The part everyone botches: the potatoes
The secret to a truly melting gratin is to pre-cook the potatoes. Ten minutes in salted boiling water, no more — they should still resist slightly under the tip of a knife. Put in raw directly into the dish, they will stay firm in the center while the cheese on top is already burnt. That’s not what we’re looking for. While they cook, the water in the pot takes on a slight smell of warm starch — drain them carefully, then let them dry for a few minutes on a clean towel before assembling the gratin.

Why I never go without sautéed garlic anymore
The garlic and onion are sautéed in a drizzle of olive oil before adding the tuna. Two minutes over medium heat — just enough for the onion to become translucent and the garlic to start scenting the kitchen. This step changes everything. Raw garlic in a gratin stays pungent, a bit aggressive. Gently sautéed, it becomes sweet and rounded. Add the drained tuna directly to the pan, crumble it with a fork, and mix well. A pinch of nutmeg here — discreet, but it adds a slight depth to the whole thing.
Assembling the gratin: layer by layer without the headache
Preheat the oven to 180°C and lightly butter the dish so nothing sticks to the bottom. Start with a layer of potatoes, overlapping them like tiles — no holes. Then the tuna and garlic mixture. A drizzle of cream-milk sauce. A little cheese. And repeat. What matters is to finish with the potatoes and cover generously with grated cheese. The final layer of cheese is what creates the crust — don’t hold back.
Cooking: waiting without checking every two minutes
Forty-five minutes at 180°C. The gratin is ready when the surface is uniformly tanned — not just a few golden spots here and there, but a continuous light caramel crust over the entire surface. If you want to take the gratin finish further, put the dish under the grill for three or four minutes at the very end of cooking. Watch closely: under the grill, it goes from perfect to burnt in less than two minutes. Let it rest for five minutes before serving — the gratin holds together better when sliced and the flavors concentrate a bit more.

Tips & Tricks
- Season every layer, not just the surface — salt and pepper on the potatoes, on the tuna, in the sauce. A gratin seasoned only on top remains bland in the middle, and no amount of cheese will fix that.
- If your gratin releases too much liquid during cooking, it’s almost always because the potatoes weren’t dried enough after boiling, or light cream was used which released water. Let them dry for a few minutes on a towel after draining.
- The next day, cut a cold slice and sauté it in a pan with a drizzle of olive oil. The bottom side becomes crispy like a rösti. It’s honestly better than reheating in the microwave, which makes everything soggy.

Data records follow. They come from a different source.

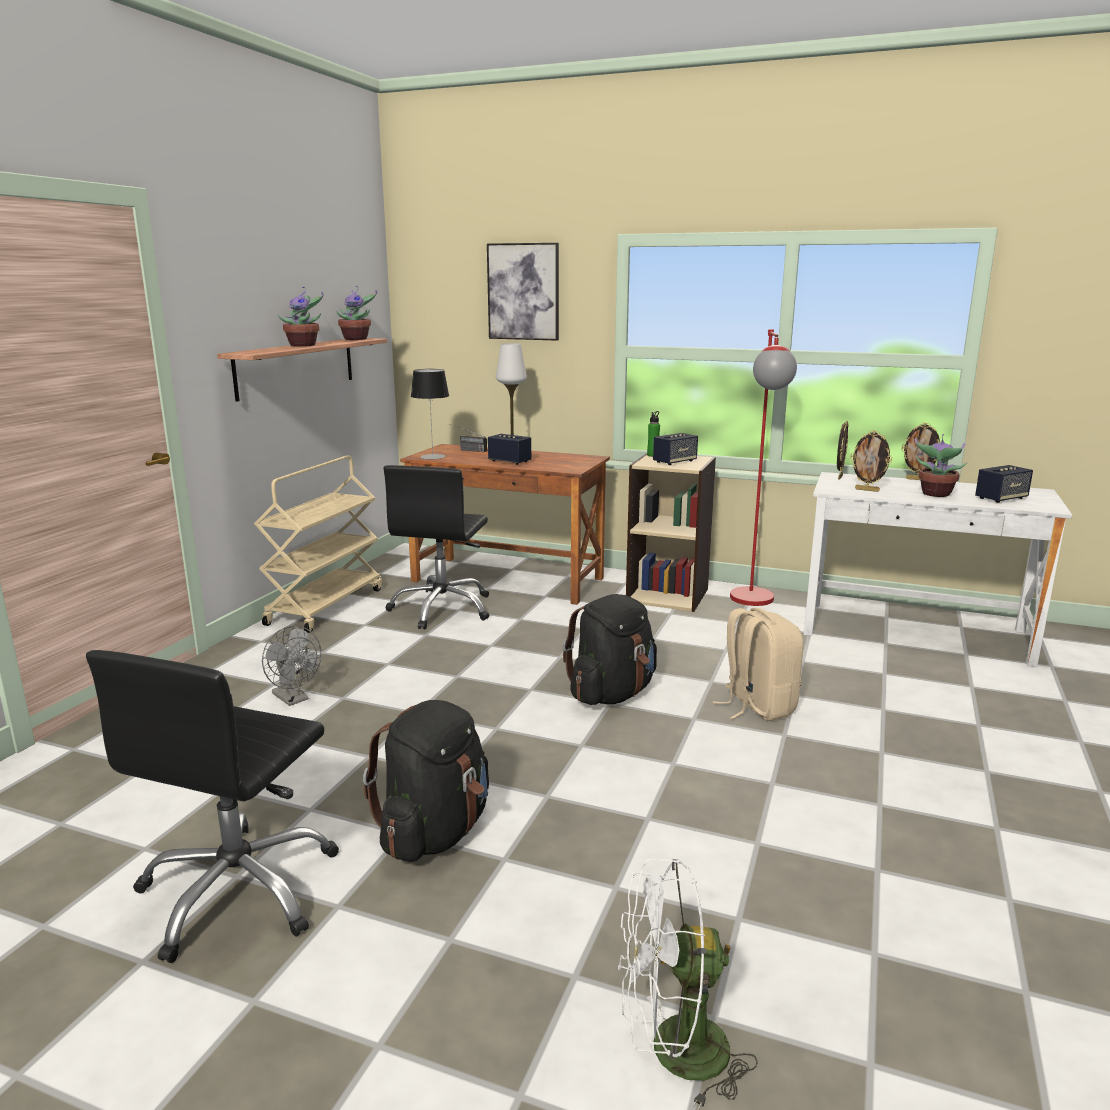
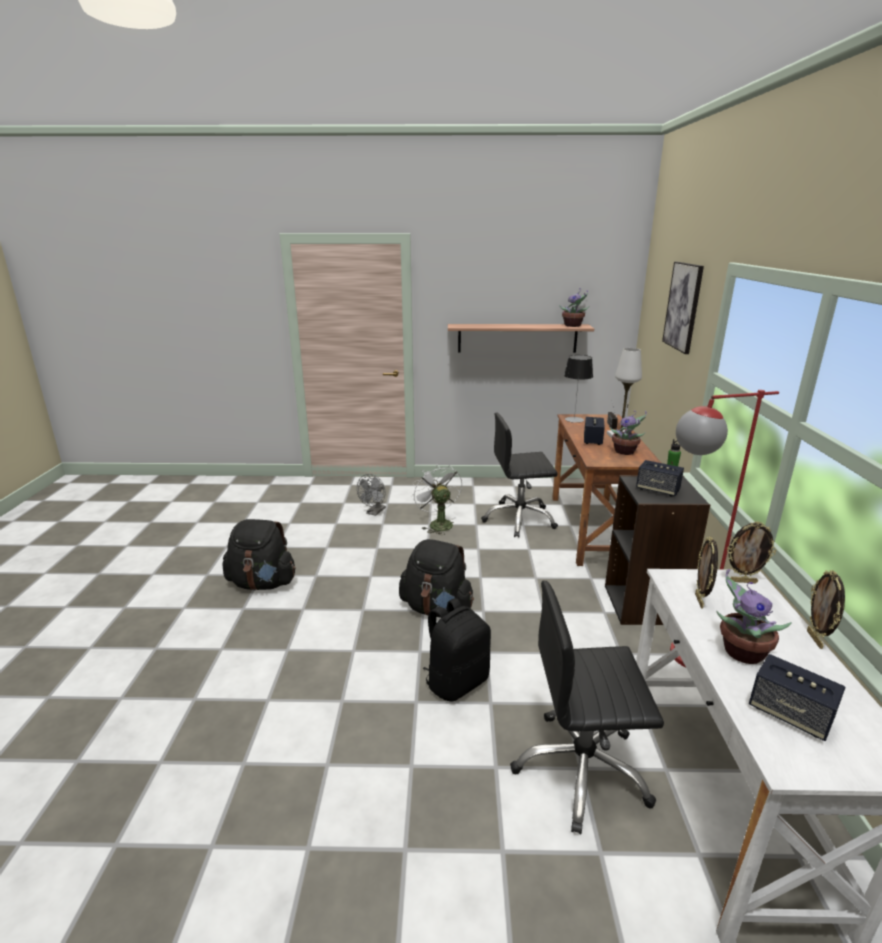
camera: 70 degrees right, 5 degrees up
black office chair [86,650,339,963] -> black office chair moved to [510,580,664,834]
beige cart [254,456,382,633] -> none
potted plant [277,287,323,347] -> potted plant moved to [609,411,647,455]
white fan [618,858,758,1110] -> white fan moved to [412,464,462,535]
beige bookcase [626,453,716,612] -> black bookcase [605,475,710,625]
beige backpack [712,608,803,721] -> black backpack [423,598,491,701]

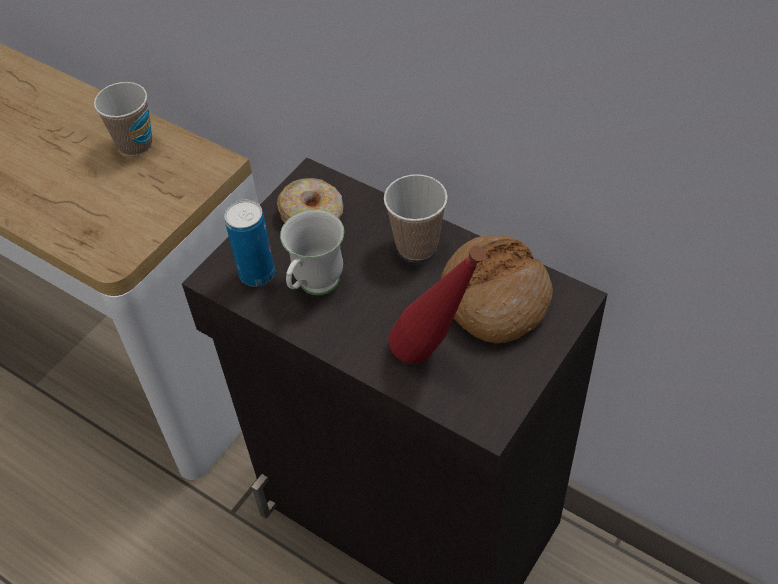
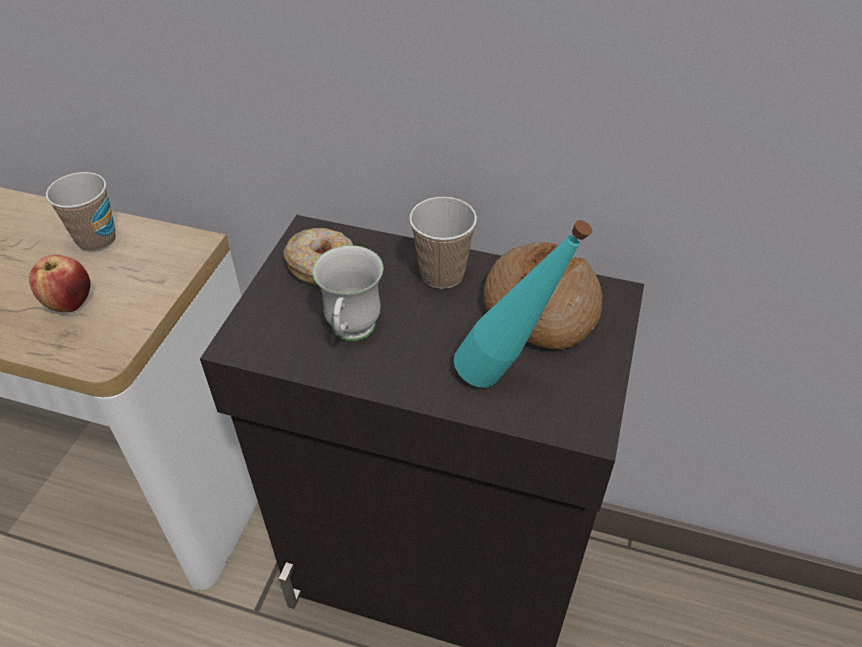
camera: 20 degrees left, 5 degrees down
can [224,200,275,286] -> none
red bottle [388,246,486,364] -> turquoise bottle [454,220,592,388]
none -> apple [29,255,90,312]

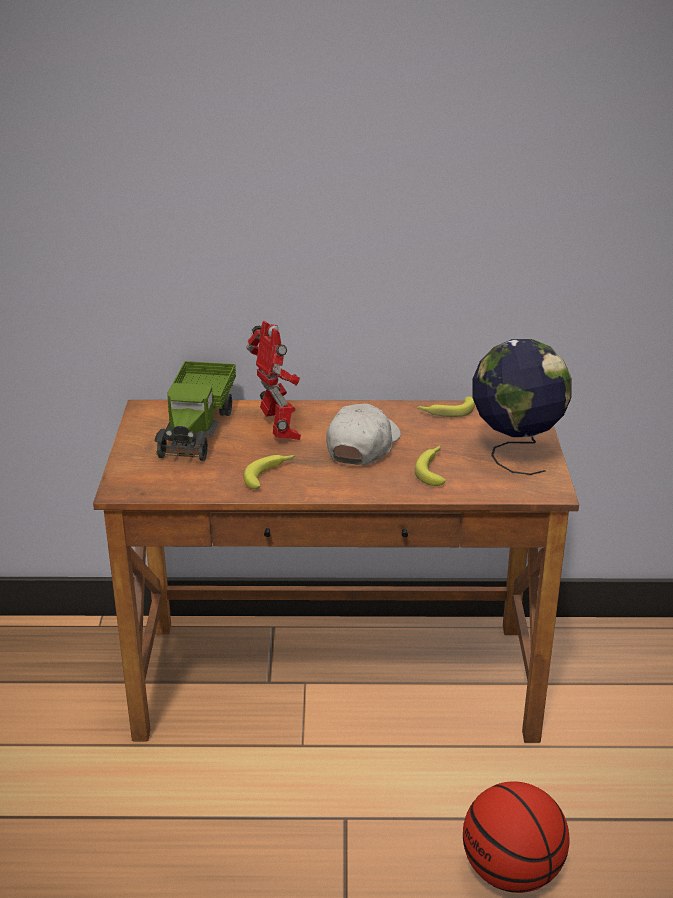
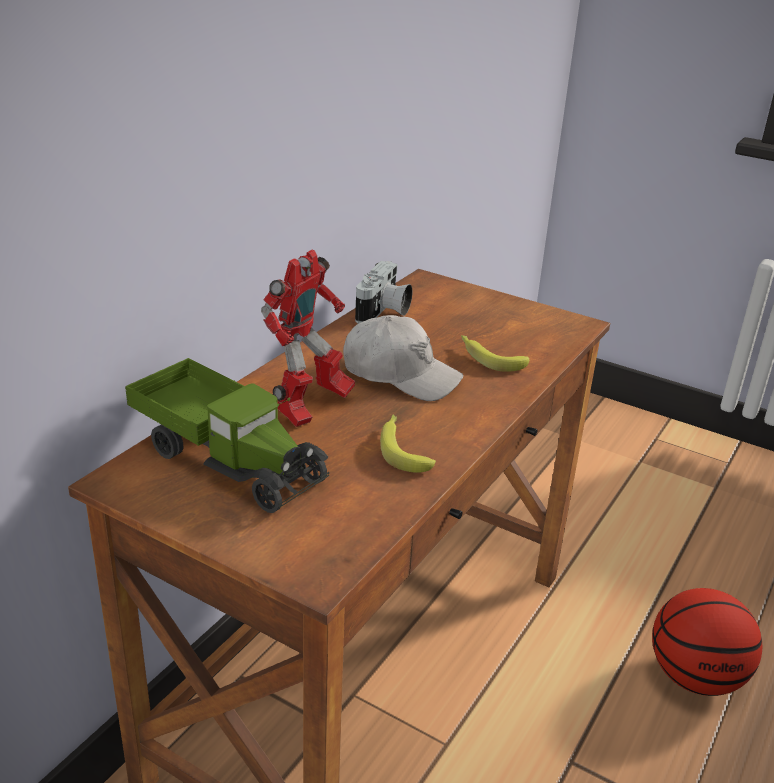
camera: 60 degrees left, 0 degrees up
toy robot [246,321,301,440] -> toy robot turned 120 degrees clockwise [261,249,355,427]
white cap [326,404,401,465] -> white cap turned 150 degrees clockwise [343,315,463,401]
banana [417,397,475,417] -> camera [355,261,412,324]
globe [473,339,572,475] -> none

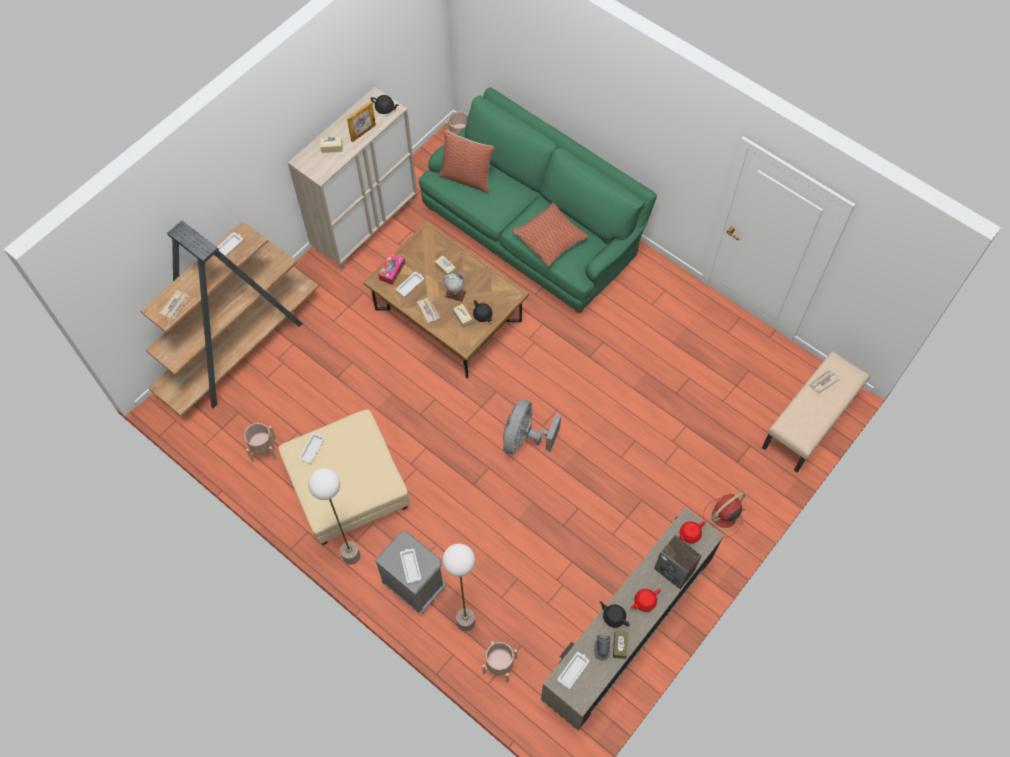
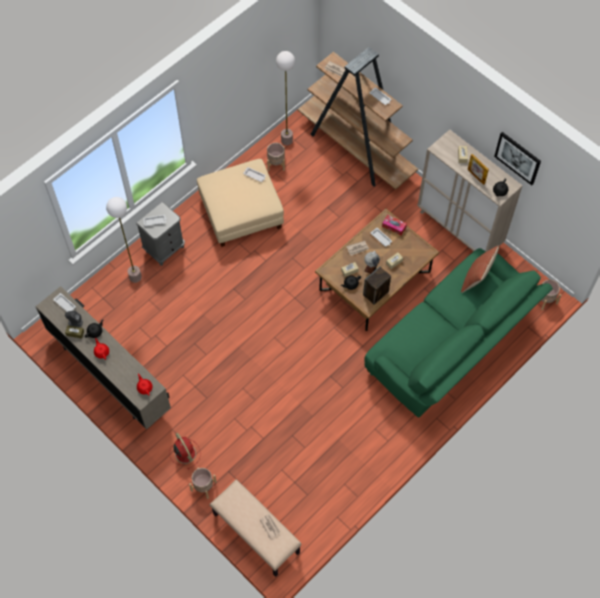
camera: 95 degrees right, 0 degrees up
floor lamp [308,468,360,565] -> floor lamp moved to [276,51,295,145]
beige planter [482,641,517,683] -> beige planter moved to [189,467,217,499]
grey fan [503,399,561,454] -> none
pillow [512,202,589,266] -> none
speaker [654,535,702,589] -> speaker moved to [363,266,391,305]
none -> picture [494,132,541,185]

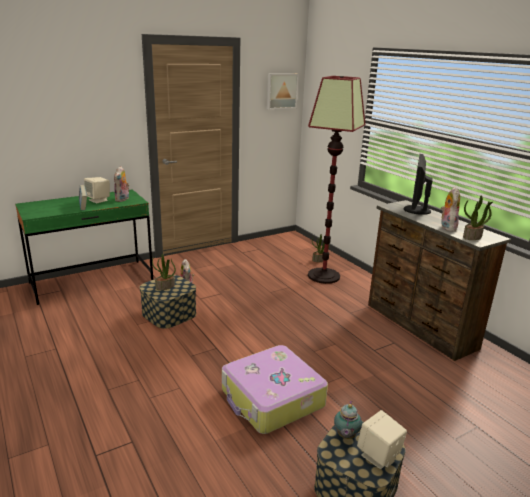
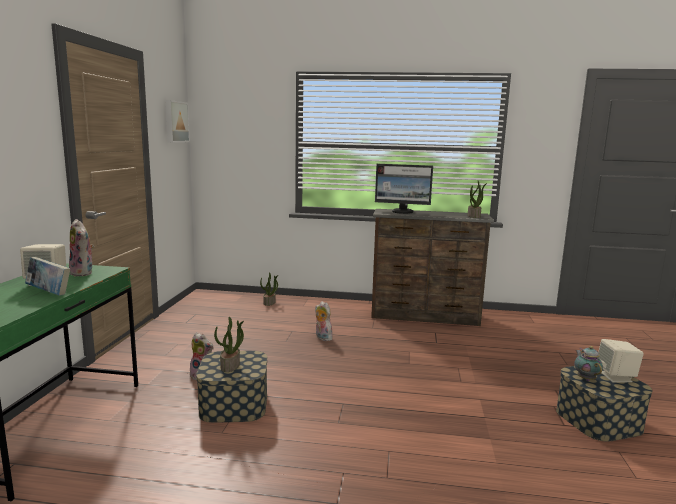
camera: 50 degrees left, 10 degrees down
suitcase [222,345,328,434] -> none
floor lamp [308,76,365,284] -> none
teapot [334,401,362,439] -> teapot turned 150 degrees counterclockwise [574,346,603,381]
monitor [404,154,432,215] -> monitor turned 45 degrees counterclockwise [375,164,433,214]
plush toy [441,187,460,231] -> plush toy moved to [315,301,333,341]

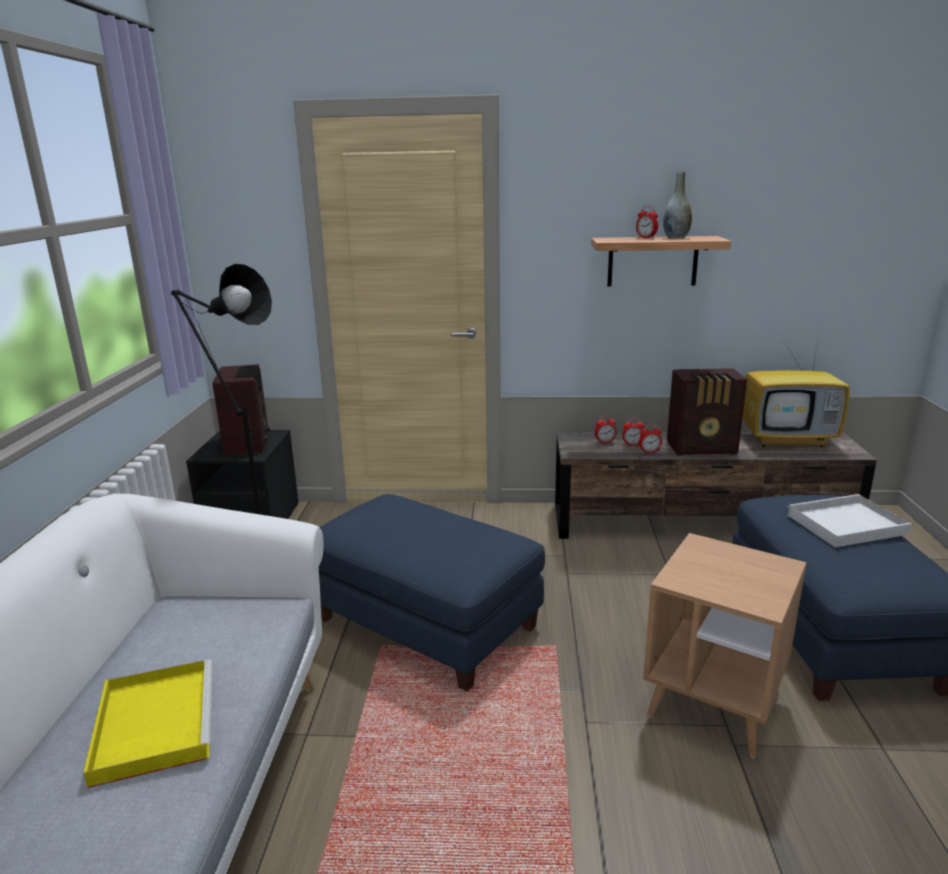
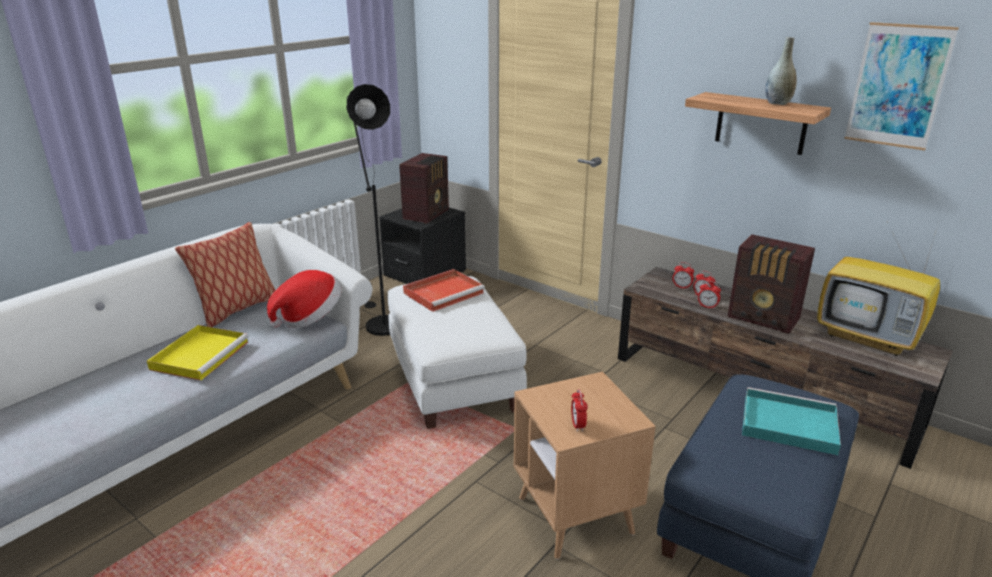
camera: 35 degrees right, 5 degrees up
blue ottoman [319,494,545,691] -> white ottoman [388,276,527,429]
alarm clock [636,206,658,239] -> alarm clock moved to [571,389,588,432]
white tray [788,494,911,547] -> turquoise tray [742,387,841,455]
none -> pillow [175,222,275,327]
none -> hat [267,270,341,328]
none -> red tray [403,269,485,312]
none -> picture [844,22,959,151]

Can this gratin be prepared in advance?
Yes, and it’s even recommended. You can assemble the gratin the day before, cover it with plastic wrap, and leave it in the refrigerator raw. Pop it directly in the oven the next day, adding 10 minutes of extra cooking time compared to the indicated time.
How to store and reheat leftovers?
The gratin keeps for up to 3 days in the refrigerator in a covered dish. To reheat, put it in the oven at 160°C with a few spoonfuls of water or milk poured over the top — this prevents it from drying out. The microwave works, but the crust will soften completely.